Per cri, visto che ormai la cosa non è più nascondibile, può esser l'occasione per far chiarezza nei propri rapporti, sia rispetto al marito che rispetto all'amante. 
E soprattutto con se stessa, con ciò che vuole e desidera veramente, dovendosi rimboccare le maniche ed affrontare la vita senza più alcun appoggio "di comodo" (tale diviene spesso un matrimonio in cui non si crede più di tanto) e dovendosi mettere in gioco completamente senza più alibi.

Cercare a questo punto scorciatoie (che vedo molto impervie) sarebbe solo controproducente, solo un rimando di qulacosa che è cmque da affrontare!


----------



## Old folletto (30 Agosto 2006)

tentare di farti perdonare da tuo marito, ma se lui è forte e orgoglioso sarà molto difficile.
oppure negare l'innegabile anche quando è accaduto.... ovviamente per questa soluzione dovrai mentire....come non hai mai fatto prima... cambiando la realtà a tuo favore.
molti non sanno che anche chi tradisce soffre per le bugie che deve raccontare...a chi sta tradendo...

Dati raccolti
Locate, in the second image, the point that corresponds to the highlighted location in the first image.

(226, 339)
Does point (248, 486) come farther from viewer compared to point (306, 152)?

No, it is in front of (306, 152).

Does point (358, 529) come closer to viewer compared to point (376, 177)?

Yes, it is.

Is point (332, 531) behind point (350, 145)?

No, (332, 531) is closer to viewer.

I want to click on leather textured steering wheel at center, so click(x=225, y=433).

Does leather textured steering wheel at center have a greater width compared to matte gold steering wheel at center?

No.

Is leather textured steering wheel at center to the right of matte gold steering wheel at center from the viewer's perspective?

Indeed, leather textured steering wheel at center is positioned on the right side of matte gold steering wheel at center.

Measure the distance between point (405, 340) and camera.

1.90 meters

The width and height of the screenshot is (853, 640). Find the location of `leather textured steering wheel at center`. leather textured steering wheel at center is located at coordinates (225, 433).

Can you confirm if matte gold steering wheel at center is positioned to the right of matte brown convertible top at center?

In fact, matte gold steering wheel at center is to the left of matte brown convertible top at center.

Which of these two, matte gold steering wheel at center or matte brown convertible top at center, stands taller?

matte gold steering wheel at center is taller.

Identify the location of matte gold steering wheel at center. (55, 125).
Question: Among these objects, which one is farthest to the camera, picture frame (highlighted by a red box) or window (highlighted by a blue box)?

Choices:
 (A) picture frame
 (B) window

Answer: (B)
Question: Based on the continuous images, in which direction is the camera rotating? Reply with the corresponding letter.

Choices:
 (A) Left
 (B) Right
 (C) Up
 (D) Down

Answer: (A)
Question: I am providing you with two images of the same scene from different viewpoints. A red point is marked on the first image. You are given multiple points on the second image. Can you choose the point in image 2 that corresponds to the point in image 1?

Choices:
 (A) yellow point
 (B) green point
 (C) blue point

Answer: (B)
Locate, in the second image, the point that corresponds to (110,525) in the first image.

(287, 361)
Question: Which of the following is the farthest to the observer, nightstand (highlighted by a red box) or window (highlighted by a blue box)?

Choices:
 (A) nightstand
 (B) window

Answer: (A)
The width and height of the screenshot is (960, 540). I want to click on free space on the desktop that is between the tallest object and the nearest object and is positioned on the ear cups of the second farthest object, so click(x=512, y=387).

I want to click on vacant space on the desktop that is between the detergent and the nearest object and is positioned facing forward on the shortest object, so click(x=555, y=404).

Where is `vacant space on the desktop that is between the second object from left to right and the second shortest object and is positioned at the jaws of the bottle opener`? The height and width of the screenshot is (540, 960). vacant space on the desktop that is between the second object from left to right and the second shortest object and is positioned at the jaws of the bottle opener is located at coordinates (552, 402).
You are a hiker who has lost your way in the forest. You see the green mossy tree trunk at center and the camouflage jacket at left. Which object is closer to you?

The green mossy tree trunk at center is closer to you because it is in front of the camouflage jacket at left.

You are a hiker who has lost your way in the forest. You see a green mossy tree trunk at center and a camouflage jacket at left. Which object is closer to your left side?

▶ [OBIETTIVO DELL'ESERCIZIO]
Prolunga la discussione sul tradimento coniugale, riprendendo subito dopo la sua ultima frase. Le righe riportate provengono da un'altra fonte.

▶ [RISPOSTA]
Nononono, non se ne parla proprio di mentire ancora, era una delle cose che mi faceva più soffrire in assoluto, perchè mio marito non se lo meritava (ma chi se lo merita?)...l'unico sollievo che ho da questa situazione è che almeno ho smesso di mentire a tutti e di sorridere dicendo tutto ok, anche se non era vero..e dentro stavo morendo...
Purtroppo l'unica persona che mi sta vicino veramente, per quanto può, è l'amante..anche la mia migliore amica, presso cui sono ''alloggiata'' non può capire cosa sto provando, lei per principio non tradirebbe mai e quindi un pochino me la sento contro..non è che sto cercando approvazione intendiamoci, so di aver fatto una grossa cavolata, ma non è che l'unico che soffre è mio marito..accidenti mi ha sbattuto in mezzo alla strada in 10 minuti, ero ancora in pigiama, e tutti a dirmi che mi è andata bene, perchè non mi ha dato 2 sberle..
Non so ancora cosa farò, i sentimenti per l'amante sono forti e comincio a pensare che il fatto che io sono fuori casa, lo spingerà a prendere una decisione molto presto...sempre se mio marito non gli rovina tutto, visto che ha deciso di parlare con sua moglie..
Speriamo...


----------



## Old 666 (30 Agosto 2006)

Fedifrago ha detto:
			
		

> Non son molto d'accordo con ciò che hai scritto, 666.
> 
> Per cri, visto che ormai la cosa non è più nascondibile, può esser l'occasione per far chiarezza nei propri rapporti, sia rispetto al marito che rispetto all'amante.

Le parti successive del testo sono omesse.